Continue the passage on nutritional yeast, starting right after its last sentence.

### [TEXT SEGMENT]
==============================
Nutritional yeast is a microorganism known as Saccharomyces cerevisiae, which is grown on a molasses medium and then deactivated with heat (so it has no leavening or fermentation properties) and dried into flakes. Although nutritional yeast is the same species as baker's yeast and brewer’s yeast, each of these products serves different purposes. The primary culinary function of nutritional yeast is to contribute a delicious nutty, cheesy taste to savory recipes.
Moderate amounts of nutritional yeast not only taste good, but when the yeast is the fortified variety, it can also add many valuable nutrients to a person's diet, such as folic acid, B-complex vitamins (including vitamin B12), and several important minerals and amino acids. However, large amounts of nutritional yeast used on a daily basis is not wise. A health-supportive vegan diet requires the inclusion of a variety of wholesome whole foods. Reliance on one particular item, no matter how beneficial, can establish a nutritional imbalance. The same is true of nutritional supplements -- too much of a good thing isn't good. Nutritional yeast is both a food and a nutritional supplement.
==============================
### [DATASET CONTENT]

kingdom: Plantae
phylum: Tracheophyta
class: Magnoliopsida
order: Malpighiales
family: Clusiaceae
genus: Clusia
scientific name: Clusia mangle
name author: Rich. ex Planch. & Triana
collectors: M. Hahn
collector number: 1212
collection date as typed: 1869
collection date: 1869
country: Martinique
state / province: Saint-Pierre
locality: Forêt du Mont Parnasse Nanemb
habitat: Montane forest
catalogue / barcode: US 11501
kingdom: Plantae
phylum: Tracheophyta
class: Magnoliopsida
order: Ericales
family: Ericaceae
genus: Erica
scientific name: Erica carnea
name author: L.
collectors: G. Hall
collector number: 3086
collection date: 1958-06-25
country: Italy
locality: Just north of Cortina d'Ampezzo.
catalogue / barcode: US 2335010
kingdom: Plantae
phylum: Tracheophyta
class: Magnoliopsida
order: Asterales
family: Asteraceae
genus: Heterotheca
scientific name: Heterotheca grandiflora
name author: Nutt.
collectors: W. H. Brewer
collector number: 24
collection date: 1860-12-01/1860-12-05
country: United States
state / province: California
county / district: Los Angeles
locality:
==============================
### [EXERCISE ANSWER]
Nutritional yeast is high in purines. Large quantities of purines in the diet create an abundance of uric acid, which has been associated with several ailments, including gout. Furthermore, overreliance on a single food in the diet may eventually cause a sensitivity or possibly even an allergy to that food.
The recommended daily amount of nutritional yeast is approximately 2 tablespoons of large flakes, 1-1/2 tablespoons of miniflakes, or 1 heaping tablespoon of powder. Occasionally having larger servings than this should not pose a problem, but on a regular basis, it would be smart to stay close to these guidelines.